→ **REQUEST**
Identify every line in the records below that contains the word "represents", and copy each of those lines in full.

→ **RECORDS FOR THE TASK**
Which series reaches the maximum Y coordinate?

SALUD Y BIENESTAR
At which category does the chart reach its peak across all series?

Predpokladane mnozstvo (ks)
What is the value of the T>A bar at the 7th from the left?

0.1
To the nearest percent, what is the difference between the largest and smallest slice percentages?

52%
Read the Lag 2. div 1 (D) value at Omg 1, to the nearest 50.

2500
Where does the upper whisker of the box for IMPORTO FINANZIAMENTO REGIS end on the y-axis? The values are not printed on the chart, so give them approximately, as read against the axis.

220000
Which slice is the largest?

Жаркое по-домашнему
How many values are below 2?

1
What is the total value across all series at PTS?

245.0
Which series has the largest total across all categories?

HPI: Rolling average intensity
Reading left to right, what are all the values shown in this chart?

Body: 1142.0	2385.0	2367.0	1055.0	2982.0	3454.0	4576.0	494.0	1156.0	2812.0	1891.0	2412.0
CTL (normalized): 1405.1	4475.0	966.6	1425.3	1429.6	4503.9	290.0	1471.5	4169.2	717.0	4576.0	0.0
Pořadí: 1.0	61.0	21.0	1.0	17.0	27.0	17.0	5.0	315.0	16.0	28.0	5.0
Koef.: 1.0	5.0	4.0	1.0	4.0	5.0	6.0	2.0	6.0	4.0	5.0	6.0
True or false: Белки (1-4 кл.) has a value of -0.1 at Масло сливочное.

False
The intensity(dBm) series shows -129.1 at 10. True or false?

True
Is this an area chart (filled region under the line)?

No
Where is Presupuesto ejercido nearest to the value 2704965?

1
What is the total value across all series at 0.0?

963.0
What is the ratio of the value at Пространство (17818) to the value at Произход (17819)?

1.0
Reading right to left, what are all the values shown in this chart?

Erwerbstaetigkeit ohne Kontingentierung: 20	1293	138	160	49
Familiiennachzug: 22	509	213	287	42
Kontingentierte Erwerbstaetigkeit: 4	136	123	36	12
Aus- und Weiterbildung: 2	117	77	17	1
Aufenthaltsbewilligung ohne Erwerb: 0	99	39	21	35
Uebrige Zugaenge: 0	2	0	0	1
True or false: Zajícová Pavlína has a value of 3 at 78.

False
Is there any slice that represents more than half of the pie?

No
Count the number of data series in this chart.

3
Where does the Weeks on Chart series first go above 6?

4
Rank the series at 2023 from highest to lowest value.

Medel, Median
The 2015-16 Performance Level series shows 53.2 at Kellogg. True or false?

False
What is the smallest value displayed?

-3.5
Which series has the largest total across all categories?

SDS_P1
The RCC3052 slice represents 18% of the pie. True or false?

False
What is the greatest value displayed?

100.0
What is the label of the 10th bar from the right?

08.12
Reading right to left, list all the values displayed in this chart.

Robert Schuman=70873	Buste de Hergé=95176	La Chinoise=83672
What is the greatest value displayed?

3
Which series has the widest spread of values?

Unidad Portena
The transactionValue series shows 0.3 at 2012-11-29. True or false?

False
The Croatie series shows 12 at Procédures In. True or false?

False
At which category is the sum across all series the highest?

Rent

→ **SOLUTION TO THE PROBLEM**
Is there any slice that represents more than half of the pie?
The RCC3052 slice represents 18% of the pie. True or false?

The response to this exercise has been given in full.